Pasaje extraído:
Tal como adelantaron sistemáticamente las encuestas, aunque por una diferencia inesperada hasta para los más optimistas, la opción “Rechazo” consiguió ayer una aplastante victoria en el plebiscito constitucional, tras alcanzar casi el 62% de una votación récord de 13 millones de sufragantes (85% del padrón electoral) contra un 38% de la opción Apruebo, superándola así en más de 3 millones de votos y confirmando que la mayoría de los chilenos quiere cambios que los ayuden a mejorar sus vidas, dentro de los marcos en los que ellos mismos la han estado edificando, sin pretensiones salvíficas, más propias de la religión que de la política.
El resultado viene a ratificar advertencias reiteradamente realizadas por entidades de estudio, dirigentes políticos de oposición, de derecha, centro y centroizquierda, mundo independiente, intelectuales, académicos y artistas, en el sentido de que el rumbo que tomó la Convención Constitucional elegida al efecto no representaba la voluntad profunda de la gran mayoría del pueblo chileno y que sus propuestas escapaban, con mucho, al sentido común ciudadano.

Extracto de datos:
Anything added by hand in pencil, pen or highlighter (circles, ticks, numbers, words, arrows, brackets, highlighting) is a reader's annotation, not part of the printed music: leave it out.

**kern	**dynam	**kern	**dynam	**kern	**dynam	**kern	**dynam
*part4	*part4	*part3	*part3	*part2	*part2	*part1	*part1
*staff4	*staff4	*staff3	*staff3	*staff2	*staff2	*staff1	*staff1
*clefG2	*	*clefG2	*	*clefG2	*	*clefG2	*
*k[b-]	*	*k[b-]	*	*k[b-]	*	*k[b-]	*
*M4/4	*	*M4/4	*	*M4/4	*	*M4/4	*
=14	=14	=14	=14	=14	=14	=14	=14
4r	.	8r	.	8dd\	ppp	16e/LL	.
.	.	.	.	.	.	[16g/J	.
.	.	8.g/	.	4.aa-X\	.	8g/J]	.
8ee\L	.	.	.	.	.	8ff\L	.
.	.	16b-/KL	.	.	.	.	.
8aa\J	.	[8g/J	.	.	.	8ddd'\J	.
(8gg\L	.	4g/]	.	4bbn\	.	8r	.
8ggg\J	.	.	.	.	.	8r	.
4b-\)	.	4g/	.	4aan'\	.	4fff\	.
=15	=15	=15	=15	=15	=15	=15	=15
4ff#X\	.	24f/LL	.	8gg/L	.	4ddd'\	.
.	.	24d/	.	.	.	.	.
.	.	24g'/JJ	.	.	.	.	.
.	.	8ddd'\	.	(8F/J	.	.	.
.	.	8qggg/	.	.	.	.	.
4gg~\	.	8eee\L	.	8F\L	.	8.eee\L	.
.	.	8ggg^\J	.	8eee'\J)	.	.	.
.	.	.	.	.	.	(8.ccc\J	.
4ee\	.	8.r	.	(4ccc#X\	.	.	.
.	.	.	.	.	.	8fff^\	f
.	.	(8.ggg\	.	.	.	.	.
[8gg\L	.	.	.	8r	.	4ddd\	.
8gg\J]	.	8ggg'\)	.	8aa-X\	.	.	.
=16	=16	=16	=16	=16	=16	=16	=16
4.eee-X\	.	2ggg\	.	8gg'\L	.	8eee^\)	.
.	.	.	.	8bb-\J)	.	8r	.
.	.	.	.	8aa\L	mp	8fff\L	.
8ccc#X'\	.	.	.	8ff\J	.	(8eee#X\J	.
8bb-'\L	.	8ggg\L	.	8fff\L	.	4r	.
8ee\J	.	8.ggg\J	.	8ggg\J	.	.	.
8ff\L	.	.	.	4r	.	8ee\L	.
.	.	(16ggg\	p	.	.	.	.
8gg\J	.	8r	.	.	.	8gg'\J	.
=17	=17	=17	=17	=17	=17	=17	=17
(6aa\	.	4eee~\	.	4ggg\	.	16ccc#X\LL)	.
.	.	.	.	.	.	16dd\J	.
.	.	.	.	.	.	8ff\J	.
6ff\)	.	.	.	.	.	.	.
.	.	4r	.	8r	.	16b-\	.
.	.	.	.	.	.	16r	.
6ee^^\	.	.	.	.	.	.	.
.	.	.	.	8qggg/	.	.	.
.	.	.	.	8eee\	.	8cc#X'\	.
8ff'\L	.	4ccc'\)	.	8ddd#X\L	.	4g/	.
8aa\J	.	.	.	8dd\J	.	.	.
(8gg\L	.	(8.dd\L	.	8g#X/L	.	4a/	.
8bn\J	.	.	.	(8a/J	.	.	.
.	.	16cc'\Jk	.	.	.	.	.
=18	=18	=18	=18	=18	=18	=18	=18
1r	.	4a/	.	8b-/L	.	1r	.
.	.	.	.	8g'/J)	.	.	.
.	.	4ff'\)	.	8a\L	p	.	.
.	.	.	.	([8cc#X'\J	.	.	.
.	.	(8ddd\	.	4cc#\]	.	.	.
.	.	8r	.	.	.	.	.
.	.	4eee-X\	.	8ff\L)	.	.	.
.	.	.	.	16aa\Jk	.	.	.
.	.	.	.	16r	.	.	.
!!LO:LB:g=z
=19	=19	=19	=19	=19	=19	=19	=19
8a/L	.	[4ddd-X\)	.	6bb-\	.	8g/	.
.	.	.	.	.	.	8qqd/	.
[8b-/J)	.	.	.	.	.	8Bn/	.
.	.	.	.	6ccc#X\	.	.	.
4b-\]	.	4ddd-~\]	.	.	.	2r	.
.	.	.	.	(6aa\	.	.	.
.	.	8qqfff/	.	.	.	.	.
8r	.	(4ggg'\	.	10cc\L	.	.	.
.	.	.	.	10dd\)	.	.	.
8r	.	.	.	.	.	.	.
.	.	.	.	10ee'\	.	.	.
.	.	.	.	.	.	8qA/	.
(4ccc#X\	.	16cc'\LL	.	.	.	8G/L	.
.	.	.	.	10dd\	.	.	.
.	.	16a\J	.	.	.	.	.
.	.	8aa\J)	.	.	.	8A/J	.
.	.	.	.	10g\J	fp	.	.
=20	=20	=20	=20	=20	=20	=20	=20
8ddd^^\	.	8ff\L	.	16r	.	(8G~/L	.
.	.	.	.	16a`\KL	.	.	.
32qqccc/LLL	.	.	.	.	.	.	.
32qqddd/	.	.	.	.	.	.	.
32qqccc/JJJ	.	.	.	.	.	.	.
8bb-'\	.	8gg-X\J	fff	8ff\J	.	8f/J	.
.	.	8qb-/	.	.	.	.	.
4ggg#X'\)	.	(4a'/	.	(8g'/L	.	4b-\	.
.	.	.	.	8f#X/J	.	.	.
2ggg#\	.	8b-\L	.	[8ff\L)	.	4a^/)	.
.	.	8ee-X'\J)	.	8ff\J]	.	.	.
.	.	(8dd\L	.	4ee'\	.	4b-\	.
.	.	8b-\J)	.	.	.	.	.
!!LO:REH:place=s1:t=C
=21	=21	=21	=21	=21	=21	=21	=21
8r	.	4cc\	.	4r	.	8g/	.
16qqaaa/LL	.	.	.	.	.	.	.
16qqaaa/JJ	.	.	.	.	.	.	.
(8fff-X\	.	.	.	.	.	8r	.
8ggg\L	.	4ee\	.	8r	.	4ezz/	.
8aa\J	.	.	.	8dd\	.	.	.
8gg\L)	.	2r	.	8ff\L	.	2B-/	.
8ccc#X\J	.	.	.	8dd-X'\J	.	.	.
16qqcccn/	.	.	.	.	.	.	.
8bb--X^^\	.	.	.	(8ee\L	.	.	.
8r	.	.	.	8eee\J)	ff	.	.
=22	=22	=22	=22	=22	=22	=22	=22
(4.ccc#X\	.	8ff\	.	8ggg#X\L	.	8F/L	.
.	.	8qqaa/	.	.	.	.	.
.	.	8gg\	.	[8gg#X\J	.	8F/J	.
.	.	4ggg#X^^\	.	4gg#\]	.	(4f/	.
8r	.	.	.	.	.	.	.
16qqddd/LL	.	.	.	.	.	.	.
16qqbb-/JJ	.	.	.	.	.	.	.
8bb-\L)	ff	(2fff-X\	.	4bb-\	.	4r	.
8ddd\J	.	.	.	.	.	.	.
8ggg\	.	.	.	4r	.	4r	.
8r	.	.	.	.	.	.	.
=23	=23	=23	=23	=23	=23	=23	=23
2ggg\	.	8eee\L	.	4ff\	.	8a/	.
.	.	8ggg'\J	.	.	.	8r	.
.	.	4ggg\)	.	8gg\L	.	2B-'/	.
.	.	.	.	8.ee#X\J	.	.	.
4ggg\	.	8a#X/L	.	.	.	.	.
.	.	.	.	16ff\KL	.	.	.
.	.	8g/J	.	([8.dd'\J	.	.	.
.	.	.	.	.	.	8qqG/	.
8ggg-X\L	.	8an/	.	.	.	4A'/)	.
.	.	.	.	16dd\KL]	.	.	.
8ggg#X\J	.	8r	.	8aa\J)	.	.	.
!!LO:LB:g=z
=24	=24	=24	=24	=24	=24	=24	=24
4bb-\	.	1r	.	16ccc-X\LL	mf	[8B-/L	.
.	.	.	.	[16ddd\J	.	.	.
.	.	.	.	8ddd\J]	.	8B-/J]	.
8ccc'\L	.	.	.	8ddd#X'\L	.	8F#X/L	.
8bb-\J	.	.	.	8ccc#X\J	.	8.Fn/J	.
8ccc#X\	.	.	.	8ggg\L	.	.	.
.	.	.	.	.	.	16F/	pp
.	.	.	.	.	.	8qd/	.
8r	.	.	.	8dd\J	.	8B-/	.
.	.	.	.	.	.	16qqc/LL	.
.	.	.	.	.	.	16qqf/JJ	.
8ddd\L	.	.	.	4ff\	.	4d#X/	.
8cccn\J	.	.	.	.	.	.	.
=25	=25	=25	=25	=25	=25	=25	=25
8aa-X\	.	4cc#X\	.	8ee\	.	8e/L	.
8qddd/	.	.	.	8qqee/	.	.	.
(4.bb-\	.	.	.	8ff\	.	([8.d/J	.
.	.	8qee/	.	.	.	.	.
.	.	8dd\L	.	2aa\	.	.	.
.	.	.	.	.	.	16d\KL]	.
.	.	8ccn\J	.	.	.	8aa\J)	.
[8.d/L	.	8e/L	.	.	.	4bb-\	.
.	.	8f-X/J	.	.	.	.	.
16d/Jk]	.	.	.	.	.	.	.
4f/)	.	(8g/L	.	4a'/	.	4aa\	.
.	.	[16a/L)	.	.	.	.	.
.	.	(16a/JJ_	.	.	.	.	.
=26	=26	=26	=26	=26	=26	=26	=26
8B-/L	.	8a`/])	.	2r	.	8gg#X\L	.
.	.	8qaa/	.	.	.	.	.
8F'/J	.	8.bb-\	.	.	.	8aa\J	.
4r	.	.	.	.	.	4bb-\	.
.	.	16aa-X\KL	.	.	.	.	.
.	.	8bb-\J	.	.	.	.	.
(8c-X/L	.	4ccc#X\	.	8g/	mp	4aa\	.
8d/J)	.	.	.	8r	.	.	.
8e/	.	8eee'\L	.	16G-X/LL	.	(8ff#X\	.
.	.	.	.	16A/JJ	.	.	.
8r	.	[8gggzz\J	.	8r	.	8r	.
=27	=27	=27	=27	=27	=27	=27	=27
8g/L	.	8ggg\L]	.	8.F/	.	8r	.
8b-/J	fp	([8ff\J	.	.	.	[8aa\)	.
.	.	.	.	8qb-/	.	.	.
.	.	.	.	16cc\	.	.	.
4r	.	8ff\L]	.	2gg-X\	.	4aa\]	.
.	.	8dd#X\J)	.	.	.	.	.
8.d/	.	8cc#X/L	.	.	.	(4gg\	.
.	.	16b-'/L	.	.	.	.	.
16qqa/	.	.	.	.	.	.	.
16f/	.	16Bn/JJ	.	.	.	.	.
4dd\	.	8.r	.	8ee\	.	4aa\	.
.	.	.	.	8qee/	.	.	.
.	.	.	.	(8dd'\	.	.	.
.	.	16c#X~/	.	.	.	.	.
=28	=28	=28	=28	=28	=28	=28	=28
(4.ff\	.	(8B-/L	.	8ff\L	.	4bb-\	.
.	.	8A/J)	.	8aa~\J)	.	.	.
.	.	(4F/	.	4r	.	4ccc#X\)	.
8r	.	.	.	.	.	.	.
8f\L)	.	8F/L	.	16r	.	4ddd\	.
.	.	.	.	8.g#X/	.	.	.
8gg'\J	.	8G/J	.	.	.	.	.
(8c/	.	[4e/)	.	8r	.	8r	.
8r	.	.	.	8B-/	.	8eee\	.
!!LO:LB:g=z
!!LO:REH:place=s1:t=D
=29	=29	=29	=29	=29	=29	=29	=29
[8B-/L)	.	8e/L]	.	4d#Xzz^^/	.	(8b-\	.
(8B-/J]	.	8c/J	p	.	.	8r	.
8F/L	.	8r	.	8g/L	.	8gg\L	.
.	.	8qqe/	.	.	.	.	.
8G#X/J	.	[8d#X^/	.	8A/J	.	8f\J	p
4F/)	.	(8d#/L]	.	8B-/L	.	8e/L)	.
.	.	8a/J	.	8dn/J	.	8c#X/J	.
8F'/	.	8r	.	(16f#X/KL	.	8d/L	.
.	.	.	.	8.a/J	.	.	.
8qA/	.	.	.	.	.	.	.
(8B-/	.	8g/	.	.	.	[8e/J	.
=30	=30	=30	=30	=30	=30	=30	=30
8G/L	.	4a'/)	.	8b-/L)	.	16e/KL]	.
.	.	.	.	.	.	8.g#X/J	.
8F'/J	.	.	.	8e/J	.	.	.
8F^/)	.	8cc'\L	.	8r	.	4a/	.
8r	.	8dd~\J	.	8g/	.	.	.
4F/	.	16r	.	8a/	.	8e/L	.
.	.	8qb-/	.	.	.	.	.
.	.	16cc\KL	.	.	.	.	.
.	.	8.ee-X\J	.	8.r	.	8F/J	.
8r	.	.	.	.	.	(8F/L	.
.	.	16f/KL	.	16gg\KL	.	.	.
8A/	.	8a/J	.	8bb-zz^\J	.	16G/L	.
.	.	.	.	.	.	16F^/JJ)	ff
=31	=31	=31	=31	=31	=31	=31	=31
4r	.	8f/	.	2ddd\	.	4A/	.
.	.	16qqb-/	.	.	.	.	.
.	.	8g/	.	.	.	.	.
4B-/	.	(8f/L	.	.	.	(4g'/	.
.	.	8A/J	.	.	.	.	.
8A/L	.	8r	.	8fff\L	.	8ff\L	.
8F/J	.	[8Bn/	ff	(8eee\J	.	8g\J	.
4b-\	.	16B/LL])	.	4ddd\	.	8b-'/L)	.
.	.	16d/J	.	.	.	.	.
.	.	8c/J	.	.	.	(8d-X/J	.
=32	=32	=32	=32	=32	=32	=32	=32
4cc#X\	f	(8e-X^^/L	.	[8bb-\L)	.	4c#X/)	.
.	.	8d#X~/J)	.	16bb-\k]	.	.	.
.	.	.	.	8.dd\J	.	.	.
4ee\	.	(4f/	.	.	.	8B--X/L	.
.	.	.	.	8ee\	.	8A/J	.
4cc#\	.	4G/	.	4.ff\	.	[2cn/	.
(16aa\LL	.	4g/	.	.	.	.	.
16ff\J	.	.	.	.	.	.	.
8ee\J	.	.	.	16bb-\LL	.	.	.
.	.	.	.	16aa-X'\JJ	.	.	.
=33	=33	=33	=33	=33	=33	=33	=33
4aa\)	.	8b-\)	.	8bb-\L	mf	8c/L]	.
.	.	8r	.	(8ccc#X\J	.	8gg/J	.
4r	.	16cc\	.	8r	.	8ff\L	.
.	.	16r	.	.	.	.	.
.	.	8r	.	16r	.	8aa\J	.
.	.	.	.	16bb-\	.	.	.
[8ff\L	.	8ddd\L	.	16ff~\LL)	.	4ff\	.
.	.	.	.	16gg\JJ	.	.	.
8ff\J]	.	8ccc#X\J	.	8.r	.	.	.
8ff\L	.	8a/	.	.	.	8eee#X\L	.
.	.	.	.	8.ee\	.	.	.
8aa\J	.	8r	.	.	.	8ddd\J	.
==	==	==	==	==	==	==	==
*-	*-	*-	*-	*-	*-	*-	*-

Objetivo: Reproduce de forma literal el fragmento del pasaje sobre el plebiscito constitucional que va de "El resultado viene" a "sentido común ciudadano.".

Tarea resuelta:
El resultado viene a ratificar advertencias reiteradamente realizadas por entidades de estudio, dirigentes políticos de oposición, de derecha, centro y centroizquierda, mundo independiente, intelectuales, académicos y artistas, en el sentido de que el rumbo que tomó la Convención Constitucional elegida al efecto no representaba la voluntad profunda de la gran mayoría del pueblo chileno y que sus propuestas escapaban, con mucho, al sentido común ciudadano.